A Story of Love and Soccer by Michele Santeramo tells the story of many ethnic groups in a small town in Italy. Two brothers tell about the first ever Clandestine World Cup, a soccer tournament put in place to determine which ethnic group is in charge of the town for a full year. As the community comes together to put on the matches, they learn how to live together – and they learn a lot about love. The actors, Dave Johnson and Eric Gravez, tell the story with energy and they interact with ease. Eric Gravez plays the softer, talented soccer player who falls in love with an Indian woman, while Dave Johnson plays his business savvy, brassy brother. The two are a good match. While the writing is riveting and poetic, and the actors are dedicated to the story, we are simply watching two men tell a story. The movement on stage is far less interesting than the story itself.

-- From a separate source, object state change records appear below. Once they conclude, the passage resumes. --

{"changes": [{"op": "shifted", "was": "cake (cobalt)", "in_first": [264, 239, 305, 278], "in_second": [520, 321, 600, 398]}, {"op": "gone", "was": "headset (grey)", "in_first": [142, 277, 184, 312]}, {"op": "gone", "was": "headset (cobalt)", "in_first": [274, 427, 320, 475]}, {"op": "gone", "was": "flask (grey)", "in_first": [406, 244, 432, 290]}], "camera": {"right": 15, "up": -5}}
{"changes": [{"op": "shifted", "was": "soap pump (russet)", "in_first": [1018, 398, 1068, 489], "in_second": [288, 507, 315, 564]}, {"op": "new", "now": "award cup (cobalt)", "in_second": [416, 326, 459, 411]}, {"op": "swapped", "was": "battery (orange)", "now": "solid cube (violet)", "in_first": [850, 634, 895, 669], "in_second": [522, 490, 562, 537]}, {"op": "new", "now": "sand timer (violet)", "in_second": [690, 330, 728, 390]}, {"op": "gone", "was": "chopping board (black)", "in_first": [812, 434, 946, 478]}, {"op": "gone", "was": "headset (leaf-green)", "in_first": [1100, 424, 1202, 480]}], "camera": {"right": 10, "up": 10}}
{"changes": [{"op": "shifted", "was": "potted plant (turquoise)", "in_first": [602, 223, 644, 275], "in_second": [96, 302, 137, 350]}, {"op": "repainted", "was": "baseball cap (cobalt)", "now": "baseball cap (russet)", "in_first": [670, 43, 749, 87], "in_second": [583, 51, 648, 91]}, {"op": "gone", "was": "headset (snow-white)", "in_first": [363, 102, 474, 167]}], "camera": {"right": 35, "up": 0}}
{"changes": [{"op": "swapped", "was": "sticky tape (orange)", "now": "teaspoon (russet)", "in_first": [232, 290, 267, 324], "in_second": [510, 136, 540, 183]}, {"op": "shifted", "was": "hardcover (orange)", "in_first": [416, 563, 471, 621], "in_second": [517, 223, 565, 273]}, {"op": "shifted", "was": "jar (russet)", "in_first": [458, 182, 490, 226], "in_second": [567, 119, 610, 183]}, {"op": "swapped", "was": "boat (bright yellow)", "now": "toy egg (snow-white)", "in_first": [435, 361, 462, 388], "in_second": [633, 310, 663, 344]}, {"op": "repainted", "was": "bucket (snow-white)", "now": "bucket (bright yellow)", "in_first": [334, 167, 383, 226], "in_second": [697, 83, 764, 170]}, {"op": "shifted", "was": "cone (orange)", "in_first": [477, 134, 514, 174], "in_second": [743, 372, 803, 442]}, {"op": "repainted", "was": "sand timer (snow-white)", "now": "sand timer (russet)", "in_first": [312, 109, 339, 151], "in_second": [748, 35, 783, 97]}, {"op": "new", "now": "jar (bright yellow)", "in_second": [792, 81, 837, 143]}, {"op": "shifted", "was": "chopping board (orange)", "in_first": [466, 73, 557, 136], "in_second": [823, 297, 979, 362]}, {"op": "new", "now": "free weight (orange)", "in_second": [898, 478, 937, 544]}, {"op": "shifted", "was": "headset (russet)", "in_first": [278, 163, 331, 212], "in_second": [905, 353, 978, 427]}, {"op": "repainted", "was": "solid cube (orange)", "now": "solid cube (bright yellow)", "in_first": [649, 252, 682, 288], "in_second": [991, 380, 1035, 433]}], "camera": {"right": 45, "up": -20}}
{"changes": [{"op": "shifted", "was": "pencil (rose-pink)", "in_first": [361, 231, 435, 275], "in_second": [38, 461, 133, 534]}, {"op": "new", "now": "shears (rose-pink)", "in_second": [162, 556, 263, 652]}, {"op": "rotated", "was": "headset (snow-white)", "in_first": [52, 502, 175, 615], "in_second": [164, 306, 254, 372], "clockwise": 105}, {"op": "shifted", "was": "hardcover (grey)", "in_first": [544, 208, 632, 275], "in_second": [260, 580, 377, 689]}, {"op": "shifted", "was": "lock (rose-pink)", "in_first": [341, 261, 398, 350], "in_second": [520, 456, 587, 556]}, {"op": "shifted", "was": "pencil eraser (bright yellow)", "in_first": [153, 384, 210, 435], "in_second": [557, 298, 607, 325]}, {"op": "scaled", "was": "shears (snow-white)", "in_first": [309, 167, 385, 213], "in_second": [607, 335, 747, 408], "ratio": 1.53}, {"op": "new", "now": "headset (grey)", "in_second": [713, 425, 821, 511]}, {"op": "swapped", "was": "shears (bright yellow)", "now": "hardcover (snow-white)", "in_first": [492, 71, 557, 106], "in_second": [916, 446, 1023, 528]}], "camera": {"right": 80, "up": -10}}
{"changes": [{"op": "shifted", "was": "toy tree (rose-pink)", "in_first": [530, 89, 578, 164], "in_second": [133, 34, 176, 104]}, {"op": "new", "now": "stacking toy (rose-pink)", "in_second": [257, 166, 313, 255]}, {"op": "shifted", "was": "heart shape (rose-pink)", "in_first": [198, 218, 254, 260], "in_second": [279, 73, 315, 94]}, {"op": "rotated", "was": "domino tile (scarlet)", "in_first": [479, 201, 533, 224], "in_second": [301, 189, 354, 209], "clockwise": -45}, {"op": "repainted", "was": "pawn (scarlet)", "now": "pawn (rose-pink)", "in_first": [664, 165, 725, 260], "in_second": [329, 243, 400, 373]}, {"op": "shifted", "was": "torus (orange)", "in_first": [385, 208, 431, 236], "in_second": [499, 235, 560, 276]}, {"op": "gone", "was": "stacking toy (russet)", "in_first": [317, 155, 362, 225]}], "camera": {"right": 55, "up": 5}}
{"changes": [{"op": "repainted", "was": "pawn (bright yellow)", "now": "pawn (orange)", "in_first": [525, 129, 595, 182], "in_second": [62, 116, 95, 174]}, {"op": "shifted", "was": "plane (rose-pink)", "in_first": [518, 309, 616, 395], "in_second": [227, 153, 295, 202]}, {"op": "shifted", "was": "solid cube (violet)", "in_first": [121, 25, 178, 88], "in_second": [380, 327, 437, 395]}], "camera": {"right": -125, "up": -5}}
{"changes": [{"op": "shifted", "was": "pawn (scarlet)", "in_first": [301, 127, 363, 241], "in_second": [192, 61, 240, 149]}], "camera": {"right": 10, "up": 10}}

The Journey I Never Made by Paolo Bignami depicts two women from different backgrounds waiting for a train. Petra (Paloma Pilar) is taking the train back to her home country while Silvia (Carlotta Brentan) is seeking a new start in a different country. As the play goes on, we learn that the women, though different and wary of each other, share similar experiences of immigration. As they move between dialogue and internal monologue, we learn about their prejudices and desires. If there is any conflict in the situation, it arises from how they react to the cancellation of their train. Petra is very easy going and relaxed while Silvia is uptight and concerned about potential circumstances. Paloma Pilar and Carlotta Brentan work very well together on stage, they play opposites well and their patience with silence evokes intriguing moments on stage. There are two very abstract sections of the play that highlight the characters’ experience with leaving and arriving. These moments are the most theatrical and compelling to watch even though the show maintains a singular tone throughout.
The third play, Enrico IV by Luigi Pirandello starring Rocco Sisto, plays separately from the above mentioned plays. I did not see Enrico IV though it appears to be just as compelling in theme and content.
AlieNation, Kairos Italy Theater, The Cherry Lane Theatre, 38 Commerce Street. Closes December 3rd.